A Mechanical Room of Its Own

Before the start-up of a 20,000-square-foot mechanical room, the Myriad Convention Center in Oklahoma City, Okla., received its heating and air-conditioning supply from an outside power-generation provider. Now, the 29-year-old convention center finally has a physical plant of its own.

By Staff February 1, 2001

Before the start-up of a 20,000-square-foot mechanical room, the Myriad Convention Center in Oklahoma City, Okla., received its heating and air-conditioning supply from an outside power-generation provider. Now, the 29-year-old convention center finally has a physical plant of its own. Not only can it generate its own heating and air conditioning, but it can also share these services with a sports arena across the street, home of the Central Hockey League’s Oklahoma City Blazers.
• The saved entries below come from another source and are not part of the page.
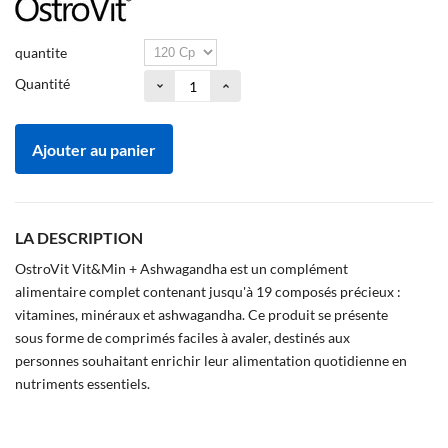
quantite
Quantité
Ajouter au panier
LA DESCRIPTION
OstroVit Vit&Min + Ashwagandha est un complément
alimentaire complet contenant jusqu'à 19 composés précieux :
vitamines, minéraux et ashwagandha. Ce produit se présente
sous forme de comprimés faciles à avaler, destinés aux
personnes souhaitant enrichir leur alimentation quotidienne en
nutriments essentiels.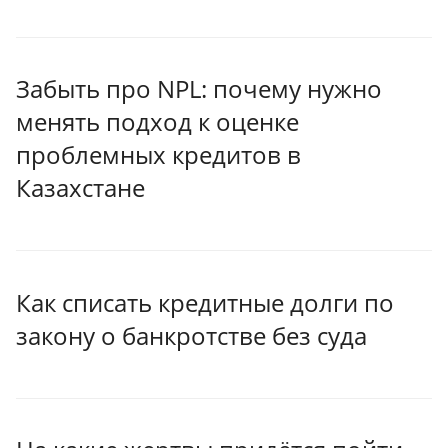
Забыть про NPL: почему нужно
менять подход к оценке
проблемных кредитов в
Казахстане
Как списать кредитные долги по
закону о банкротстве без суда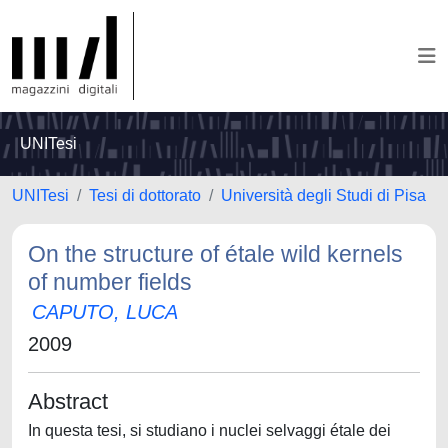
UNITesi
UNITesi
Tesi di dottorato
Università degli Studi di Pisa
On the structure of étale wild kernels
of number fields
CAPUTO, LUCA
2009
Abstract
In questa tesi, si studiano i nuclei selvaggi étale dei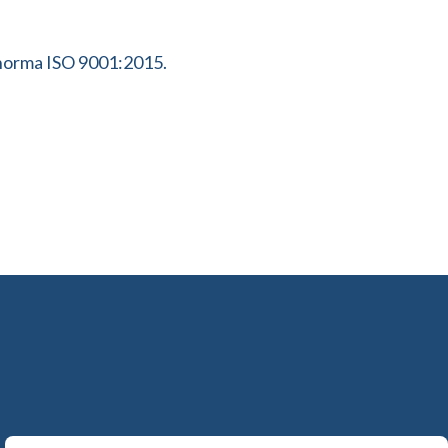
la norma ISO 9001:2015.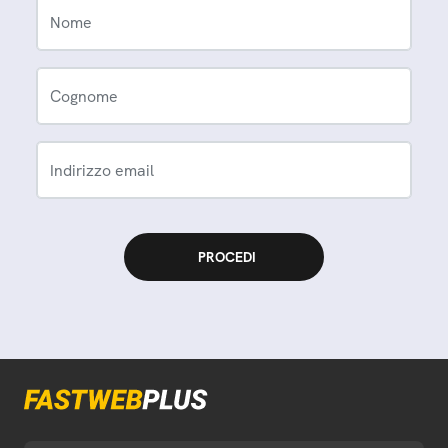
Nome
Cognome
Indirizzo email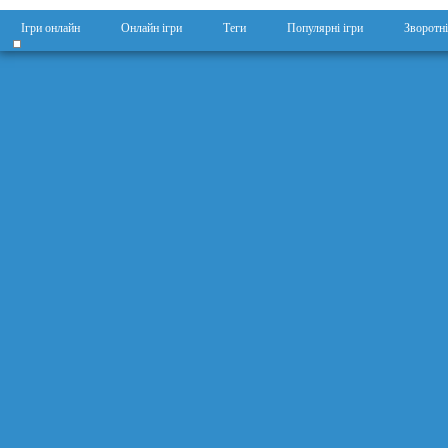
Ігри онлайн
Онлайн ігри
Теги
Популярні ігри
Зворотні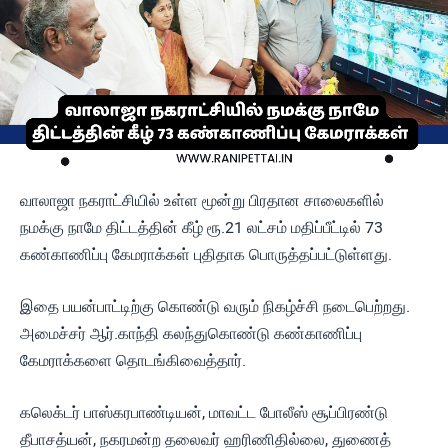
வாலாஜா நகராட்சியில் உள்ள மூன்று பிரதான சாலைகளில்
நமக்கு நாமே திட்டத்தின் கீழ் ரூ.21 லட்சம் மதிப்பீட்டில் 73
கண்காணிப்பு கேமராக்கள் புதிதாக பொருத்தப்பட்டுள்ளது.
இதை பயன்பாட்டிற்கு கொண்டு வரும் நிகழ்ச்சி நடைபெற்றது.
அமைச்சர் ஆர்.காந்தி கலந்துகொண்டு கண்காணிப்பு
கேமராக்களை தொடங்கிவைத்தார்.
கலெக்டர் பாஸ்கரபாண்டியன், மாவட்ட போலீஸ் சூப்பிரண்டு
தீபாசத்யன், நகரமன்ற தலைவர் ஹரிணிதில்லை, துணைத்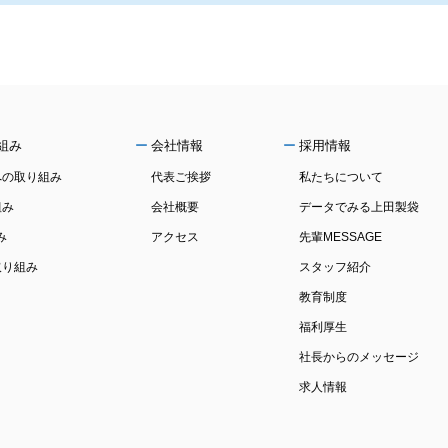
組み
会社情報
採用情報
への取り組み
代表ご挨拶
私たちについて
組み
会社概要
データでみる上田製袋
み
アクセス
先輩MESSAGE
取り組み
スタッフ紹介
教育制度
福利厚生
社長からのメッセージ
求人情報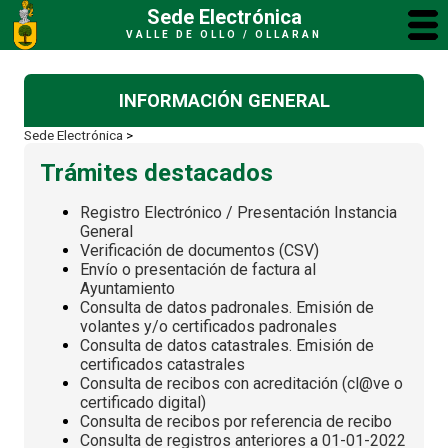
Sede Electrónica
VALLE DE OLLO / OLLARAN
INFORMACIÓN GENERAL
Sede Electrónica
>
Trámites destacados
Registro Electrónico / Presentación Instancia
General
Verificación de documentos (CSV)
Envío o presentación de factura al
Ayuntamiento
Consulta de datos padronales. Emisión de
volantes y/o certificados padronales
Consulta de datos catastrales. Emisión de
certificados catastrales
Consulta de recibos con acreditación (cl@ve o
certificado digital)
Consulta de recibos por referencia de recibo
Consulta de registros anteriores a 01-01-2022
For heat and hot water, the new mechanical room is equipped with four steel firetube hot-water boilers, each operating at a capacity of 16,730 MBtuh. Water circulation is handled within a closed-loop system by 12 large horizontal split-case pumps, four end-suction pumps, eight expansion tanks and various suction diffusers, air separators and multipurpose valves.

Four 1,350-ton-capacity centrifugal chillers and a 20-foot tall condensing water-storage tank provide air conditioning and ice making for the arena’s ice rink. In addition, the system includes four 4,050-gpm cooling towers.

All of the new equipment is centrally controlled by an energy-management system that runs on Windows NT software and can be operated from a remote workstation PC or laptop computer. According to William Novak, chief engineer at the convention center, the system can page him to report the exact nature of equipment problems.